23 luglio 2011

pop


per caso, passeggiando per Broadway, mi imbatto in Strand, storica libreria. Decido di entrare a dare un occhio, la cultura dell'over, dell'esagerato, del magniloquente, si è diffusa come un virus e ha infettato anche il mondo dei libri, qui. La copertina di un romanzo diventa merchandising e dunque, t-shirt, sacchi di tela stampati, tazze, memorabilia in genere. Trovo una borsa di Seth, una di Clowes e decine di altre dal design molto curato. Salgo al secondo piano, il reparto graphic novel è molto fornito. Ci sono anche i classici come Gasolyne Alley o Popeye, ristampati in edizioni curatisime, parzialmente in stile Chip Kidd, il grafico rivoluzionario che ha impaginato i libri sui miti del fumetto (Batman o Peanuts che fossero) tenendo ben presente la lezione degli artisti pop. "Pop will eat itself", diceva quello, negli anni 80. E così pare che sia.

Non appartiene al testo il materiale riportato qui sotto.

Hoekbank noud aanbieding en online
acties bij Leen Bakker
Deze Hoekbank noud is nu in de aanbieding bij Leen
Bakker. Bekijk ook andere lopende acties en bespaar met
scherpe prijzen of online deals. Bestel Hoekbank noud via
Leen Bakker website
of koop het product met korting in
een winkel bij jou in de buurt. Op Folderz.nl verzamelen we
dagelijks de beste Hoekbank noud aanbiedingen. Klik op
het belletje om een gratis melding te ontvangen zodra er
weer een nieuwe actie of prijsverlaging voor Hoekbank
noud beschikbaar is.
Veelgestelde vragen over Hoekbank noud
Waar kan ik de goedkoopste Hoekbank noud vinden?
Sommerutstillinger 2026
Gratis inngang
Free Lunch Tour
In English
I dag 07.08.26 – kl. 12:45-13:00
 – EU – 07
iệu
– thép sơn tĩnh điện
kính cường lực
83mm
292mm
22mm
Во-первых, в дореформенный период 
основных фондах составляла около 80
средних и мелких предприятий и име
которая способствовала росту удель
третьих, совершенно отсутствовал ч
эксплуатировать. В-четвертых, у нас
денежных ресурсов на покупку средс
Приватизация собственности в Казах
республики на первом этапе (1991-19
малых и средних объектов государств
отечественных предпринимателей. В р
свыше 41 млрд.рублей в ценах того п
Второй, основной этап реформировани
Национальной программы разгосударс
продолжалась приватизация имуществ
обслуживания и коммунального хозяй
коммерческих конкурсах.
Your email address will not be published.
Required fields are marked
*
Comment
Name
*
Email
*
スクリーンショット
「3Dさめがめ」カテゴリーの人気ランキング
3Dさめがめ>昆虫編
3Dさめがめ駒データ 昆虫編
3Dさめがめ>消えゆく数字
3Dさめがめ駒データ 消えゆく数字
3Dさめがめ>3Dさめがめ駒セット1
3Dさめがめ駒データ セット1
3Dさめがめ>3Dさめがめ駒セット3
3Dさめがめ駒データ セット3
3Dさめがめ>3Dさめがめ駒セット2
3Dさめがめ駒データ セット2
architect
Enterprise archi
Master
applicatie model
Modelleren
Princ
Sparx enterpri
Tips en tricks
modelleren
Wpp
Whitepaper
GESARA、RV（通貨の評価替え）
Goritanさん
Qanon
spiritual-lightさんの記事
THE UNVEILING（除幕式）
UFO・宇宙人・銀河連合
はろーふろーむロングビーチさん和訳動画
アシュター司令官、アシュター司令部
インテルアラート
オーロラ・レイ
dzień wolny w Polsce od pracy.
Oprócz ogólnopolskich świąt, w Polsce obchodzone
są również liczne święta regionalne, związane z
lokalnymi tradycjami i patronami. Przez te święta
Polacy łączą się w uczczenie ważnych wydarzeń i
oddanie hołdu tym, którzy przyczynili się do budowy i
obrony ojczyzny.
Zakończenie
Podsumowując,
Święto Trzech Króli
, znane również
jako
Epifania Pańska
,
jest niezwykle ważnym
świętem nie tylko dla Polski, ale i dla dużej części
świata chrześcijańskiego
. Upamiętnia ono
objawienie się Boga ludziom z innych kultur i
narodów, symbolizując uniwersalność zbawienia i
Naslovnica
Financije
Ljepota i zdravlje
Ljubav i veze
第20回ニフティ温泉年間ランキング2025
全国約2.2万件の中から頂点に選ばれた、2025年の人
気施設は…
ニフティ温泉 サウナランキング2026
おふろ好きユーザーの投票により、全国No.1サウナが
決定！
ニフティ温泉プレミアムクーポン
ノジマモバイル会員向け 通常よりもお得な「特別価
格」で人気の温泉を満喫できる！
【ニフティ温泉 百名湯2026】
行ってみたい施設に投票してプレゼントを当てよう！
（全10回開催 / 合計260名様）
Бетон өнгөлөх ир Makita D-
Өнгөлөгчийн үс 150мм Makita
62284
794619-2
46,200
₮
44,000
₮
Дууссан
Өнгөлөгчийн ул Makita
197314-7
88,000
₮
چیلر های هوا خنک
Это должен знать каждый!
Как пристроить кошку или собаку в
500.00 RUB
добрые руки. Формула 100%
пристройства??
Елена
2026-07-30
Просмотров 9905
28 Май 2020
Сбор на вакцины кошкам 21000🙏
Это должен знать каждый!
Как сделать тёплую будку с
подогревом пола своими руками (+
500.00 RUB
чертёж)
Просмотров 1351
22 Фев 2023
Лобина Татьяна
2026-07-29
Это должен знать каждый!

Il fumetto guarda se stesso con occhio straniato.

Invece si respira un aria molto diversa da Forbidden planet, che è a pochi passi da Strand. Nel pianeta proibito il fumetto sembra ancora celebrato per il suo mito muscolare e fantasmagorico, pare di essere non tanto in due posti fisici diversi, quanto piuttosto in due epoche differenti. Sono troppo vecchio per scudi e mantelli, la mia stagione di carnelvale è passata molte lune fa. Ugh!

Da Strand il fumetto è più sobrio, appesi i cazzotti al muro si cerca di percorrere strade narrative intime (chester Brown, Lucille) o di leggere il reale con occhi disincantati (Sacco o Modan), per dire. E così Paying for it sale al 45° posto tra i libri più venduti in America.
E' una nuova stagione che vede gli editori setacciare migliaia di libri stampati in altri paesi, alla ricerca di qualcosa che parli a un audience america e vorace, che per ora rimane, in parte, a becco asciutto.